# Available records:
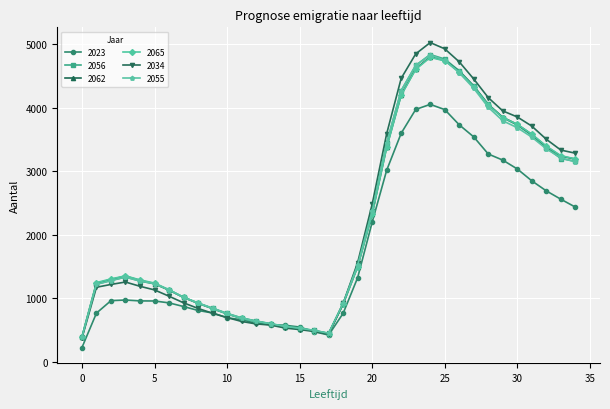

What is the value of the 2034 point at the 31st from the left?

3854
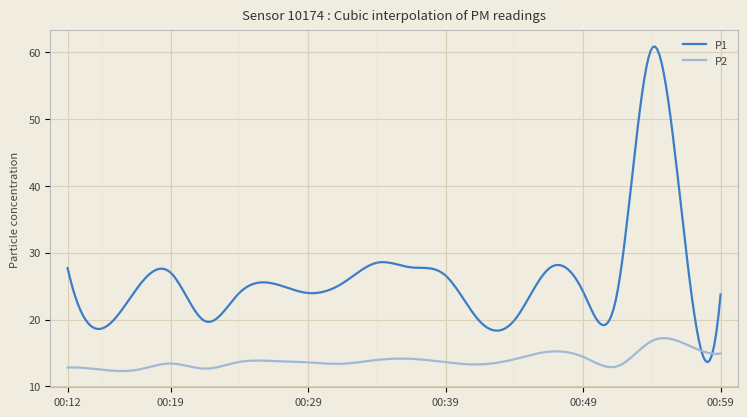

What is the maximum value shown in the chart?

60.8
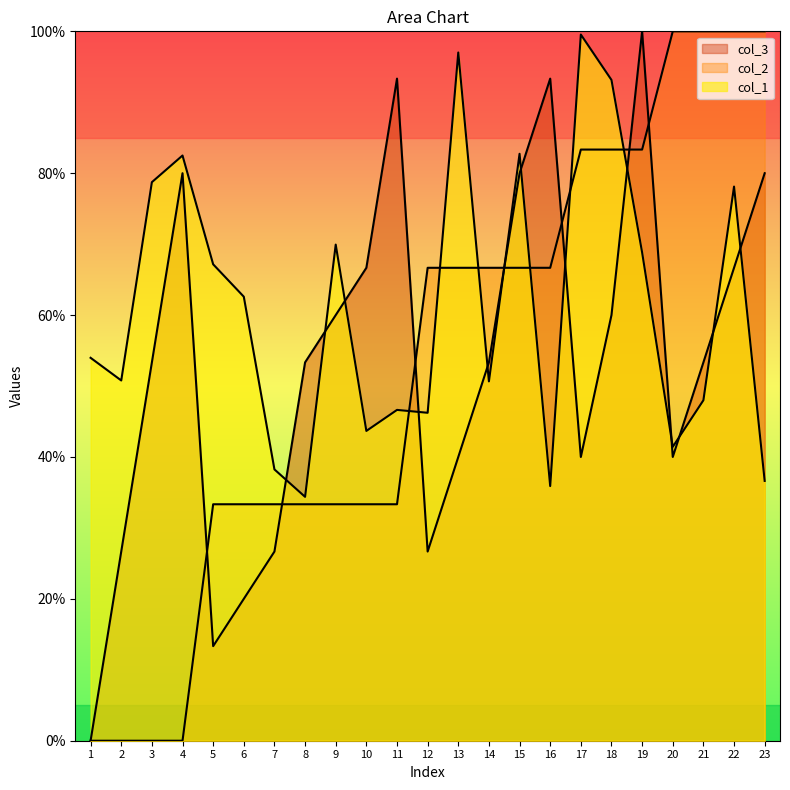

What is the sum of all col_2 values?

12.2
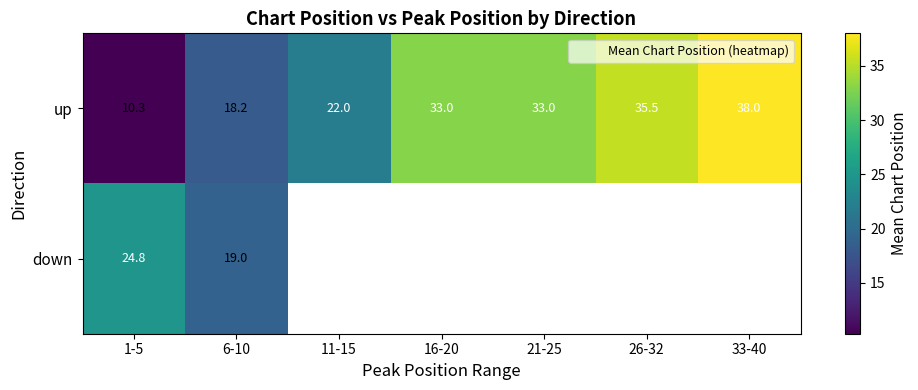

What is the difference between the maximum and minimum values in the up series?

27.7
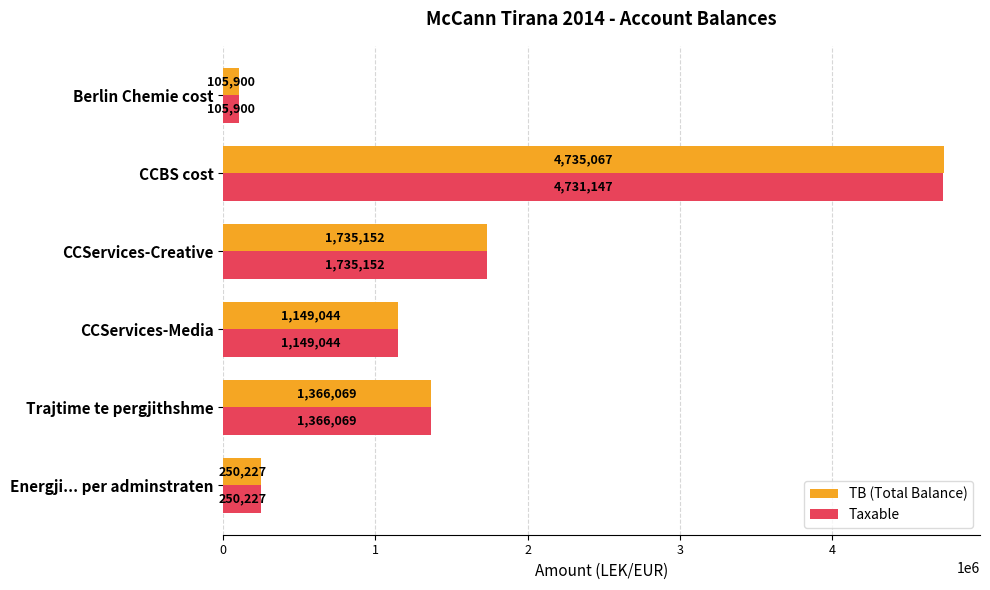

Which series has the largest total across all categories?

TB (Total Balance)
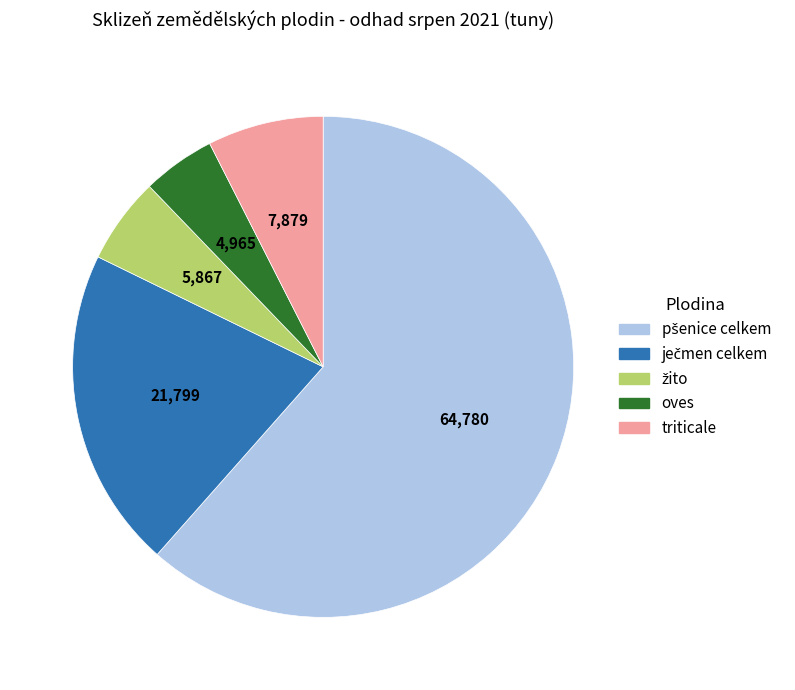

Is it true that oves is 5% of the pie?

True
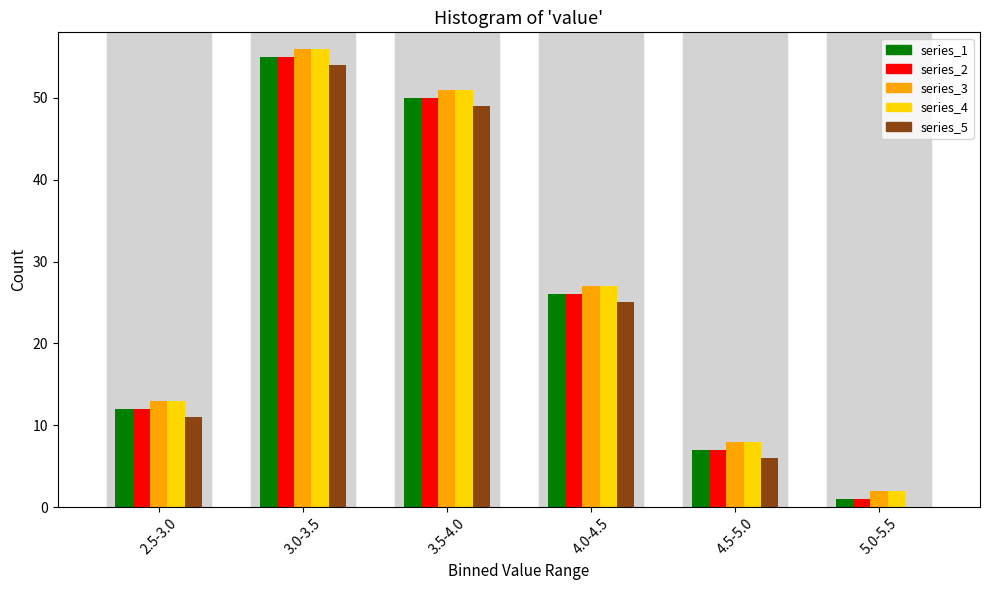

Reading left to right, what are all the values shown in this chart?

series_1: 2.5-3.0=12	3.0-3.5=55	3.5-4.0=50	4.0-4.5=26	4.5-5.0=7	5.0-5.5=1
series_2: 2.5-3.0=12	3.0-3.5=55	3.5-4.0=50	4.0-4.5=26	4.5-5.0=7	5.0-5.5=1
series_3: 2.5-3.0=13	3.0-3.5=56	3.5-4.0=51	4.0-4.5=27	4.5-5.0=8	5.0-5.5=2
series_4: 2.5-3.0=13	3.0-3.5=56	3.5-4.0=51	4.0-4.5=27	4.5-5.0=8	5.0-5.5=2
series_5: 2.5-3.0=11	3.0-3.5=54	3.5-4.0=49	4.0-4.5=25	4.5-5.0=6	5.0-5.5=0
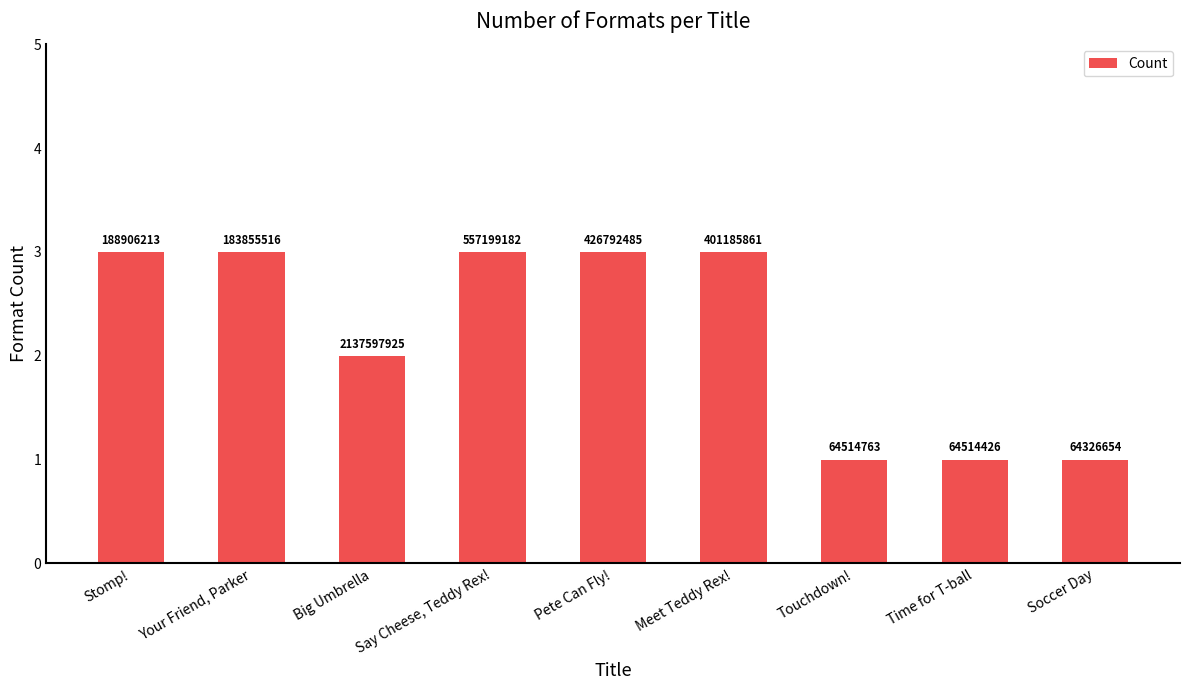

Reading left to right, extract all data points from this chart.

3	3	2	3	3	3	1	1	1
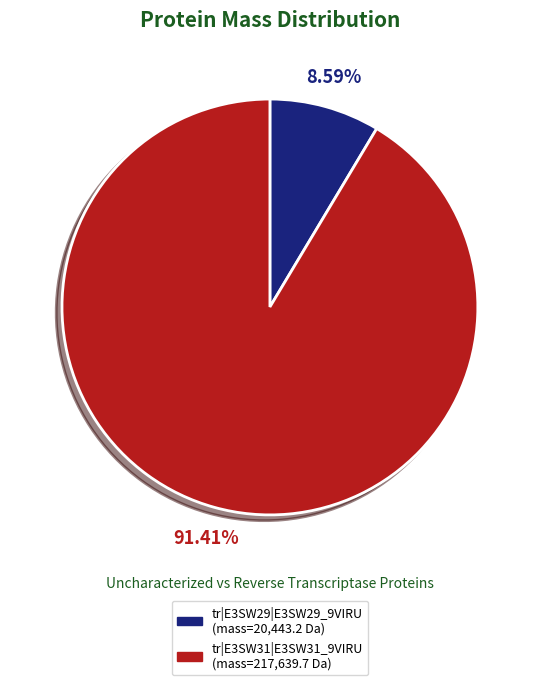

What percentage is the tr|E3SW31|E3SW31_9VIRU slice, to the nearest percent?

91%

# Instructions for the task:
Reproduce the material above character for character, leaving out the pictures.

# Result below:
What is the value of the 2034 point at the 31st from the left?

3854

What is the maximum value shown in the chart?

60.8

What is the sum of all col_2 values?

12.2

What is the difference between the maximum and minimum values in the up series?

27.7

Which series has the largest total across all categories?

TB (Total Balance)

Is it true that oves is 5% of the pie?

True

Reading left to right, what are all the values shown in this chart?

series_1: 2.5-3.0=12	3.0-3.5=55	3.5-4.0=50	4.0-4.5=26	4.5-5.0=7	5.0-5.5=1
series_2: 2.5-3.0=12	3.0-3.5=55	3.5-4.0=50	4.0-4.5=26	4.5-5.0=7	5.0-5.5=1
series_3: 2.5-3.0=13	3.0-3.5=56	3.5-4.0=51	4.0-4.5=27	4.5-5.0=8	5.0-5.5=2
series_4: 2.5-3.0=13	3.0-3.5=56	3.5-4.0=51	4.0-4.5=27	4.5-5.0=8	5.0-5.5=2
series_5: 2.5-3.0=11	3.0-3.5=54	3.5-4.0=49	4.0-4.5=25	4.5-5.0=6	5.0-5.5=0

Reading left to right, extract all data points from this chart.

3	3	2	3	3	3	1	1	1

What percentage is the tr|E3SW31|E3SW31_9VIRU slice, to the nearest percent?

91%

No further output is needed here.